(Passage provided)
'Simple' And Solid
By Thomas Boswell
Friday, August 21, 2009
Last week, as the Stephen Strasburg negotiations were reaching a peak, agent Scott Boras interrupted a long tirade about how dysfunctional the Nationals were. Suddenly, he wanted to identify one person out of the entire organization to praise.
Mike Rizzo knows his stuff, said Boras, or close enough to that. The Nats, however, probably wouldn't hire him as their general manager because he wasn't slick enough, articulate enough in TV interviews. Rizzo was too blunt, too honest and not afraid to tell you just what he thought, including what you didn't want to hear.
The Nats would hire some young gun who had never played the pro game, but had an Ivy League degree and could quote stats. As for Rizzo, who'd beaten the bushes for 11 years as an area scout and put 26 years into every corner of the game until he had a gut for evaluating talent, the Nats would bypass him for sure. But, someday, some team a lot smarter than the Nats would pick Rizzo to run their ship.
Just a few days later, on Monday night, Boras and Rizzo -- two failed minor leaguers with set jaws and tight lips, two men who never let anybody outwork them, two sawed-off guys who look like it costs them $20 to crack a grin and they're flat broke -- started screaming curses at each other, calling each other every baseball-brawl epithet.
Good, good, the negotiating was finally getting down to business. With 77 seconds left before the deadline, Rizzo closed a deal with Boras for a $15.1 million deal that was almost 50 percent higher than any given before to an amateur player. But was at least $5 million less than Boras hoped he'd get.
The deal showed all the best of Rizzo, who was officially named the Nats' general manager -- no more "interim" -- on Thursday. Through endless back channels, cross-checking and player evaluations, Rizzo had figured out Boras's hole card. Strasburg wanted to sign by midnight and follow his dream to play baseball, not fight over money. So, every Boras demand, beyond a reasonable Nats offer, would be a bluff.
Did Boras know that Rizzo knew? Is that what he really means by "knows his stuff"?
Minutes after Strasburg signed, Rizzo said, quietly: "The key was that we believed that the player wanted to play. We evaluated that correctly."
(End Passage provided)
(Provided records)
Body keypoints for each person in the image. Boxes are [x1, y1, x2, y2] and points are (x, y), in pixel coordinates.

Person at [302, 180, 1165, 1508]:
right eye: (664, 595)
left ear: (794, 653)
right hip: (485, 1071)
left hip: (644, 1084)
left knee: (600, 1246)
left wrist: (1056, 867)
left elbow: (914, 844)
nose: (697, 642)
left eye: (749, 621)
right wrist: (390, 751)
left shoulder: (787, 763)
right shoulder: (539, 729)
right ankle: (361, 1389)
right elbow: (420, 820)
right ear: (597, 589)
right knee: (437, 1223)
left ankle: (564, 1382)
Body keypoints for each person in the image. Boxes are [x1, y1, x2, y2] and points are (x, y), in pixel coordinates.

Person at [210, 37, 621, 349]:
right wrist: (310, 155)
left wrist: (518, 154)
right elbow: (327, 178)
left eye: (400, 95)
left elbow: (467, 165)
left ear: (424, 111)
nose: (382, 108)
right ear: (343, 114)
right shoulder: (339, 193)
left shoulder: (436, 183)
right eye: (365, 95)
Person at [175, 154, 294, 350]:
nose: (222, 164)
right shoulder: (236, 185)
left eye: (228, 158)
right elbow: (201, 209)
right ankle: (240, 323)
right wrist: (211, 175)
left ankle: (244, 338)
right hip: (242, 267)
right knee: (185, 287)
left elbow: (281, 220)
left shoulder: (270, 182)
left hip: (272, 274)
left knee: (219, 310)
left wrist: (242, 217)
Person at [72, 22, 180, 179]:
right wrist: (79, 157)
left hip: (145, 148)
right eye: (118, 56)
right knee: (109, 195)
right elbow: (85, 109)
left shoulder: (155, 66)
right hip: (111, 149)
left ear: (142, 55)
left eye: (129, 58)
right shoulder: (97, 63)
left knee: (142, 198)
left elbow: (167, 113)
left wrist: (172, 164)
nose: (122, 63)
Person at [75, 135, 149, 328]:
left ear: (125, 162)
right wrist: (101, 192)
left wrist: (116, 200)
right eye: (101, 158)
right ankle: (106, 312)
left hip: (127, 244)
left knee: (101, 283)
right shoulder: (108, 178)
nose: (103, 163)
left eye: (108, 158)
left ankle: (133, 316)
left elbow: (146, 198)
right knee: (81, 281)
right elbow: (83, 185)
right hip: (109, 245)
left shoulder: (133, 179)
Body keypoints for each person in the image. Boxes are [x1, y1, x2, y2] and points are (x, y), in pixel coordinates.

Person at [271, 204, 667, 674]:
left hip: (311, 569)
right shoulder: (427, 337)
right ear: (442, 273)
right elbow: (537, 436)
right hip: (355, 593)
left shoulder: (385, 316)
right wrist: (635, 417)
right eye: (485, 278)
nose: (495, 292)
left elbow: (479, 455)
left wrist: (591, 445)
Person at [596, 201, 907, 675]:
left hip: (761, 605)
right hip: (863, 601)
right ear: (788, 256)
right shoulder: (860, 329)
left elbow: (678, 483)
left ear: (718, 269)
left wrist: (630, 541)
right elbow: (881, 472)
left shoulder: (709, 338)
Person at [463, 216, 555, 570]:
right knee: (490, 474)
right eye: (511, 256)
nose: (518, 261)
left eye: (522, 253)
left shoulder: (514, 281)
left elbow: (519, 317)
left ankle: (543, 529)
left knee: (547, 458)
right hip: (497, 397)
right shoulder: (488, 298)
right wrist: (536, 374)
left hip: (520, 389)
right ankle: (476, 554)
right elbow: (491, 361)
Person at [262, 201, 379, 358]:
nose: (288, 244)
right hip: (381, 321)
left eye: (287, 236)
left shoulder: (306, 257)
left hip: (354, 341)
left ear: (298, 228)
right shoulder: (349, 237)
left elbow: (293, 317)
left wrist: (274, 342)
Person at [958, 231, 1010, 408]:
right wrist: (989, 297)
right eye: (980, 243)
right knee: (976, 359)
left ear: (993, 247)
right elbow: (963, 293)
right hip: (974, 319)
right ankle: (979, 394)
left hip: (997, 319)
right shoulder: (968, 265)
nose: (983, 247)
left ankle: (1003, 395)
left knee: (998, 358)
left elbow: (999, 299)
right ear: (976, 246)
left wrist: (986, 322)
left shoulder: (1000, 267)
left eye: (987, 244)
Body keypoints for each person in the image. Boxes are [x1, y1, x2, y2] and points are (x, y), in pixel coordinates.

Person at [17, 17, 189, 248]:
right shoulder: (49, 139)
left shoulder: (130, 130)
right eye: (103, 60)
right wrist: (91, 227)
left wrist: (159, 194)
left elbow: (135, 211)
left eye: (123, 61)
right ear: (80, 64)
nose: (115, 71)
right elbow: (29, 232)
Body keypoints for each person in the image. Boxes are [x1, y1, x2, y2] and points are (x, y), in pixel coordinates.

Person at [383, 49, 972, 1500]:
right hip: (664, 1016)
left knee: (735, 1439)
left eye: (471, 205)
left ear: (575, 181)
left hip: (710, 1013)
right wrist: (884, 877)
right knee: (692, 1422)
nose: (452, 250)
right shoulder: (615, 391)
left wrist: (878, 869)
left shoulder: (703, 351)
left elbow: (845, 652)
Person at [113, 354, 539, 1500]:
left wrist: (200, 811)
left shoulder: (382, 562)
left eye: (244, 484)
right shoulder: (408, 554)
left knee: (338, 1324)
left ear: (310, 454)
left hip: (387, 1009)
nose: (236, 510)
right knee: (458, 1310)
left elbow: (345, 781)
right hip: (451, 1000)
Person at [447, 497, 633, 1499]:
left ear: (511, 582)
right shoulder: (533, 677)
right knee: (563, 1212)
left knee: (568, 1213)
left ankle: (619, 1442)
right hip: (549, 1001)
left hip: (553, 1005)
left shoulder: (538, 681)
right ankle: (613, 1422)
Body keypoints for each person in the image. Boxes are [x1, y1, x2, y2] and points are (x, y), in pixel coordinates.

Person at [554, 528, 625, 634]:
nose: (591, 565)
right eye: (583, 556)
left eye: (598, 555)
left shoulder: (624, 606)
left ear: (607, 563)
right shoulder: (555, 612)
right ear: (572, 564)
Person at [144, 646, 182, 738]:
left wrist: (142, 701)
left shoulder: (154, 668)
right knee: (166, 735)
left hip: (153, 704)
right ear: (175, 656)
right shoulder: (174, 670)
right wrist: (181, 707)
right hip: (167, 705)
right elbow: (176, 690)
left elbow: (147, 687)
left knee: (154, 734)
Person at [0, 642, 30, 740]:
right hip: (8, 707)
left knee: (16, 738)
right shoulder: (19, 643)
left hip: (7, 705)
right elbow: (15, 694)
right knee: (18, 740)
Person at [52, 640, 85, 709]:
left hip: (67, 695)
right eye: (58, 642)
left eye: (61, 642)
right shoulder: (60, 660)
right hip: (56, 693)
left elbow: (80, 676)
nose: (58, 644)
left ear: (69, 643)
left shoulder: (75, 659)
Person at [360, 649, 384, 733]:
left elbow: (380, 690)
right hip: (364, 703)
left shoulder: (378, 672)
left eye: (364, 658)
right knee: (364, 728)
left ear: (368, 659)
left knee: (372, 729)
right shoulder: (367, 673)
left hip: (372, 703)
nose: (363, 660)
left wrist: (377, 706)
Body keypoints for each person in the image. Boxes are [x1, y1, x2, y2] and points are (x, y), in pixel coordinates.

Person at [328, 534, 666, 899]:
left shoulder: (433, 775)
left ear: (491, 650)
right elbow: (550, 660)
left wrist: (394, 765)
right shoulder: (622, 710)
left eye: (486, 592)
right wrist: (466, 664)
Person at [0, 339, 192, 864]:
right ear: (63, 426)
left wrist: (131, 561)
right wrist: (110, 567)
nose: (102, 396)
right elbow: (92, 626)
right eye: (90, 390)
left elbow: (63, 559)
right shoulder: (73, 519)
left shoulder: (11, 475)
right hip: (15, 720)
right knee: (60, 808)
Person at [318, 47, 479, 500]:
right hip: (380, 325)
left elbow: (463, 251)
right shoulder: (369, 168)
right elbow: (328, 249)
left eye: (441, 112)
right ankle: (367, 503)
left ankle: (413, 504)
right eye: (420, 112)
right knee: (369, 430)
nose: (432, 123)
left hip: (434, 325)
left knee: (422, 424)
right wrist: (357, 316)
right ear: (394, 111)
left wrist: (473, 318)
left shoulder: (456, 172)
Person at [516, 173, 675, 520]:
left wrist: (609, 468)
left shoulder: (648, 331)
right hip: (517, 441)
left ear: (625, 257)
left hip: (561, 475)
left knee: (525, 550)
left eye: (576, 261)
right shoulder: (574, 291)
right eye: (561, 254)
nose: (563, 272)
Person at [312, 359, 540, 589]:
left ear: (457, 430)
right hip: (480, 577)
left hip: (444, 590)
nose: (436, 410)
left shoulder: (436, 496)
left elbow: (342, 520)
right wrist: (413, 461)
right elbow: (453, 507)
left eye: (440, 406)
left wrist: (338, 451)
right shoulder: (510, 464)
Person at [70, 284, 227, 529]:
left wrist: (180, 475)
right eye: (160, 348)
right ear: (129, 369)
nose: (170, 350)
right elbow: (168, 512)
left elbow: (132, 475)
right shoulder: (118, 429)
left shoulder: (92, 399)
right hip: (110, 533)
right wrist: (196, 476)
(End Provided records)
Exercise instructions
1) Set down the part of the Mike Rizzo column between "Mike Rizzo knows" and "want to hear.", inclusive, word for word.
2) Decide whether each statement agrees with the column on Mike Rizzo, answering yes or no and quoting the words that settle it: (a) The deal Rizzo closed with Boras was worth $15.1 million. (b) Rizzo spent 26 years as an area scout. (c) Rizzo was officially named the Nats' general manager on Monday.

Solutions below
1)
Mike Rizzo knows his stuff, said Boras, or close enough to that. The Nats, however, probably wouldn't hire him as their general manager because he wasn't slick enough, articulate enough in TV interviews. Rizzo was too blunt, too honest and not afraid to tell you just what he thought, including what you didn't want to hear.

2)
(a) Yes: "Rizzo closed a deal with Boras for a $15.1 million deal"
(b) No: "who'd beaten the bushes for 11 years as an area scout"
(c) No: "who was officially named the Nats' general manager -- no more "interim" -- on Thursday"